A century ago, the Great War tore European civilization apart. The self-confidence and self-regard with which European nations had conquered and colonized great swaths of the globe in the Modern Age collapsed amidst death and destruction on an unprecedented scale. Darker and more virulent incarnations of arrogance and ambition would rise from the ashes of the Great War to replace the blithe assuredness of Belle Époque statesmen. It took another half century and a second, even deadlier catastrophe to destroy the vast European empires and conclusively shatter European self-confidence.

The United States partook of the late-nineteenth and early-twentieth-century imperial scramble and participated—albeit tardily—in both of the past century’s world wars. Inconceivably large numbers of Americans died in each conflict—over one-hundred thousand in the First and over four-hundred thousand in the Second World War. Still, the transformative impact of the wars on the fabric of American society pales in comparison with the change wrought on the European countries. Those states primarily involved in the two wars—England, France, Germany, Italy, Russia, and the Austro-Hungarian Empire (including the nations into which it was divided after the Great War)—suffered far greater casualties proportionate to their populations. Europe’s economic devastation, too, drastically outpaced America’s.

It remains a difficult task to measure the economic impact of the two world wars on all parties involved, including the United States. The difficulties related to the United States, however, are of a different nature than those of the European participants. In Europe, the problem is trying to comprehend and evaluate destruction on such an enormous scale. In America, by contrast, historians and economists continue to squabble about whether the wars constituted a negative or positive impact in the first place, because American industry profited as a resource for the combatant nations in the years preceding direct entry into both wars. In addition to fewer relative casualties and an ambiguous economic impact, there is also the simple condition that, apart from an isolated—though deadly—attack on the most geographically far-flung state in the Union, the wars never came to American soil. American cities were never fire-bombed, American fields and hills were never reshaped by millions of artillery shells. No death squads roamed our countryside, and although we sent citizens of Japanese origin and descent to concentration camps, we never transformed those camps into extermination centers. We were never invaded, nor was invasion ever even a credible threat.

Consequently, the United States suffered no comparative crisis of confidence in the aftermath of the wars. America may have temporarily rejected Wilsonian liberalism after the First World War, but the brand of optimism promoted by the Republican Party in the 1920s was nevertheless distinctly progressive and undeniably self-assured. Franklin Delano Roosevelt made sure that the Great Depression of the 1930s did no permanent damage to American self-assurance. The ultimately superficial turn inward of the interwar period did not, in the end, keep us out of the Second World War, and when that war ended, the United States stepped into a position of global power that no European nation—with the partial exception of Russia—was willing and able to maintain. In the seven decades since that war, the United States has yet to step back from that position. Nor, despite the longstanding tradition of essays and “thinkpieces” declaring the end of American dominance, has America lost any of its assuredness or swagger.

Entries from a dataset
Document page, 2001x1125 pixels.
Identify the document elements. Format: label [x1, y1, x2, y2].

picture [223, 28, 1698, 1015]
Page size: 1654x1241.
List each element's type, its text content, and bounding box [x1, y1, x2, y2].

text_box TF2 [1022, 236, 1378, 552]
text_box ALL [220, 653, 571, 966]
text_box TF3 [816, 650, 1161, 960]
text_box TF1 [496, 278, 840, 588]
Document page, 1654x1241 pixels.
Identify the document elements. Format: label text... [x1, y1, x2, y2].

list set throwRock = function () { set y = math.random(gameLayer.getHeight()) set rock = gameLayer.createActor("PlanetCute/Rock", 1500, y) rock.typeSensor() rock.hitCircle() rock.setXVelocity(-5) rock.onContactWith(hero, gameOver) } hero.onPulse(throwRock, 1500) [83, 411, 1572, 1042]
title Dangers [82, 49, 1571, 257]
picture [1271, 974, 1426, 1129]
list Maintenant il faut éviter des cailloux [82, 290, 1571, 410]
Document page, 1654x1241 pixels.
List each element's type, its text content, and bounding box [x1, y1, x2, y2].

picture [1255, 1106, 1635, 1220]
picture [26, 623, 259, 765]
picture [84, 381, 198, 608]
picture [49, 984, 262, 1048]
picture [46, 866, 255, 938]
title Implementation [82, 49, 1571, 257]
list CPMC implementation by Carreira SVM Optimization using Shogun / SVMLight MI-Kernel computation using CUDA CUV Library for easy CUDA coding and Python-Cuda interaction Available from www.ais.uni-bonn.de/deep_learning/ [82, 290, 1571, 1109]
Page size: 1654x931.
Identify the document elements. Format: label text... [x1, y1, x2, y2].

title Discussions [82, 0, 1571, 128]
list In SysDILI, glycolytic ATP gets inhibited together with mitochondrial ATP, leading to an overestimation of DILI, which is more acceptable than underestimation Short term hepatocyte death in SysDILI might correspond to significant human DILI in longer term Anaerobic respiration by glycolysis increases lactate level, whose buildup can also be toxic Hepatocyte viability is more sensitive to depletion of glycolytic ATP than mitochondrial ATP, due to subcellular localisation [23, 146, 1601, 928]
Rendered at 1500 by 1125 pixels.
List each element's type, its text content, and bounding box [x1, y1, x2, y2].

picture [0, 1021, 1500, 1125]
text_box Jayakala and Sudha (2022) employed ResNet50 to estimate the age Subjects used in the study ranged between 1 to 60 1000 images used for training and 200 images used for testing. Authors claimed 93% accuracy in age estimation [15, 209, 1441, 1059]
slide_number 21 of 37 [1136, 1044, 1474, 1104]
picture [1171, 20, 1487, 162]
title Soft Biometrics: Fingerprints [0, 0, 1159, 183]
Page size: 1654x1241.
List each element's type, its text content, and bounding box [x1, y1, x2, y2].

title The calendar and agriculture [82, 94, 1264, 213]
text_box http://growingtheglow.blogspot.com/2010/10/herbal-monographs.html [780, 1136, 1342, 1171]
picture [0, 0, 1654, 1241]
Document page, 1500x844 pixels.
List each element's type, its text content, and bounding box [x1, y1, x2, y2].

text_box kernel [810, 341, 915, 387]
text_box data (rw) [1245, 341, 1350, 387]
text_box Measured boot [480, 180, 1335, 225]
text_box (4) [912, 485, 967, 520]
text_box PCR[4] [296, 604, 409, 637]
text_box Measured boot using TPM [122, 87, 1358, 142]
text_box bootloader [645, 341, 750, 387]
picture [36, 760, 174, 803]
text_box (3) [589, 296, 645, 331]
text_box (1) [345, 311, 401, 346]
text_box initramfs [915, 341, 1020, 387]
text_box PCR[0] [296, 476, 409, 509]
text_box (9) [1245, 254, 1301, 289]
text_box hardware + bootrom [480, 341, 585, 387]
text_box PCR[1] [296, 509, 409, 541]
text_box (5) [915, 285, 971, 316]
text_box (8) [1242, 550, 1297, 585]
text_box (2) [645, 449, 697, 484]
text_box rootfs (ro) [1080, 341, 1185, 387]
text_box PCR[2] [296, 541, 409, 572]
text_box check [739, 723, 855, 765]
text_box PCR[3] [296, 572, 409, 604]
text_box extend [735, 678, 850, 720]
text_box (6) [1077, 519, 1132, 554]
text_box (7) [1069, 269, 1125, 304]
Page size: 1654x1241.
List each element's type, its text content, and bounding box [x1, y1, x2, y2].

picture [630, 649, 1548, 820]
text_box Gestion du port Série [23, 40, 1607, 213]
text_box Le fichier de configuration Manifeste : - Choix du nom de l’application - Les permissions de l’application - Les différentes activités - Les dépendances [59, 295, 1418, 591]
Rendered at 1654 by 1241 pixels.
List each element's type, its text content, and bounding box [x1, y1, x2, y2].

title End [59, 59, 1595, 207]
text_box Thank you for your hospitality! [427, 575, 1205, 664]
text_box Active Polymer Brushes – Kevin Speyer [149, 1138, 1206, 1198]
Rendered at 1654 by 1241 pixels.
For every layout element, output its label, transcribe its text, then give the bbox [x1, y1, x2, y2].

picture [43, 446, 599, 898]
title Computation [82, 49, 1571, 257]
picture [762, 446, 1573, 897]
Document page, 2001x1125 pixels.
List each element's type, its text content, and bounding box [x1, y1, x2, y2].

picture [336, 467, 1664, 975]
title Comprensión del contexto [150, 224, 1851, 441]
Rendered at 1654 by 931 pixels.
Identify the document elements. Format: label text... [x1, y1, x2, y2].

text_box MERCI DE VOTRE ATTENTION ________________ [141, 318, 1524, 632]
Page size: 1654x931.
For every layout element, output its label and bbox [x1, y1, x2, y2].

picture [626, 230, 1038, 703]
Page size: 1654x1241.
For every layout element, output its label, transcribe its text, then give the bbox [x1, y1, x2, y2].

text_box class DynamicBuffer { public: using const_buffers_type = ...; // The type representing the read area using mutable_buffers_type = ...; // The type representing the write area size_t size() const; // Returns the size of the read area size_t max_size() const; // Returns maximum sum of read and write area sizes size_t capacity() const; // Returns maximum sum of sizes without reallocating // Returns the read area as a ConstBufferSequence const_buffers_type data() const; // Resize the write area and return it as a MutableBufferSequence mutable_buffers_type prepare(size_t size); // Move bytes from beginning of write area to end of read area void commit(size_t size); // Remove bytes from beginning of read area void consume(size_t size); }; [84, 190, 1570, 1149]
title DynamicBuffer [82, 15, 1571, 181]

To-do list:
**1.** Write out everything in the passage on the world wars from "The United States partook" down to "drastically outpaced America’s.".
**2.** According to the passage on the world wars, how many Americans died in the Second World War?
**3.** Summarize the passage on the world wars in two sentences.

Outputs by task:
**1.**
The United States partook of the late-nineteenth and early-twentieth-century imperial scramble and participated—albeit tardily—in both of the past century’s world wars. Inconceivably large numbers of Americans died in each conflict—over one-hundred thousand in the First and over four-hundred thousand in the Second World War. Still, the transformative impact of the wars on the fabric of American society pales in comparison with the change wrought on the European countries. Those states primarily involved in the two wars—England, France, Germany, Italy, Russia, and the Austro-Hungarian Empire (including the nations into which it was divided after the Great War)—suffered far greater casualties proportionate to their populations. Europe’s economic devastation, too, drastically outpaced America’s.

**2.** Over four hundred thousand.

**3.** The two world wars destroyed European self-confidence and empires, while the United States suffered proportionally fewer casualties, had an ambiguous economic impact, and never saw the wars come to its soil. As a result, America had no comparable crisis of confidence and stepped into a position of global power after the Second World War that it has held with undiminished assuredness for seven decades.